Cristina asintió y se alejó lentamente, volviendo la vista atrás a cada paso y sonriendo. A mi lado, la voz del patrón susurró su maldición eterna con dulzura.

-He decidido que iba a devolverle aquello que más quiso y que le robé. He decidido que por una vez caminará usted en mi lugar y sentirá lo que yo siento, que no envejecerá un solo día y que verá crecer a Cristina, que se enamorará de ella otra vez, que la verá envejecer a su lado y que algún día la verá morir en sus brazos. Esa es mi bendición y mi venganza. Cerré los ojos, negando para mis adentros.

-Eso es imposible. Nunca será la misma.

-Eso dependerá sólo de usted, Martín. Le entrego una página en blanco. Esta historia ya no me pertenece.

Oí sus pasos alejarse y cuando volví a abrir los ojos el patrón ya no estaba allí. Cristina, al pie del muelle, me observaba solícita. Le sonreí y se acercó lentamente, dudando.

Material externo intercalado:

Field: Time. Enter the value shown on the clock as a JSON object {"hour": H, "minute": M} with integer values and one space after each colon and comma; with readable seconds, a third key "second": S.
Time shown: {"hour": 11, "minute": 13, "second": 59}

-¿Dónde está el señor? -preguntó.

-Se ha marchado.

Cristina miró en derredor, la playa infinita desierta en ambas direcciones.

-¿Para siempre?

-Para siempre.

Cristina sonrió y se sentó a mi lado.

-He soñado que éramos amigos -dijo.

La miré y asentí.

-Y somos amigos. Siempre lo hemos sido.

Rió y me tomó de la mano. Señalé al frente, al sol que se hundía en el mar, y Cristina lo contempló con lágrimas en los ojos.

-¿Me acordaré algún día? -preguntó.

-Algún día.

Supe entonces que dedicaría cada minuto que nos quedaba juntos a hacerla feliz, a reparar el daño que le había hecho y a devolverle lo que nunca supe darle. Estas páginas serán nuestra memoria hasta que su último aliento se apague en mis brazos y la acompañe mar adentro, donde rompe la corriente, para sumergirme con ella para siempre y poder al fin huir a un lugar donde ni el cielo ni el infierno nos puedan encontrar jamás.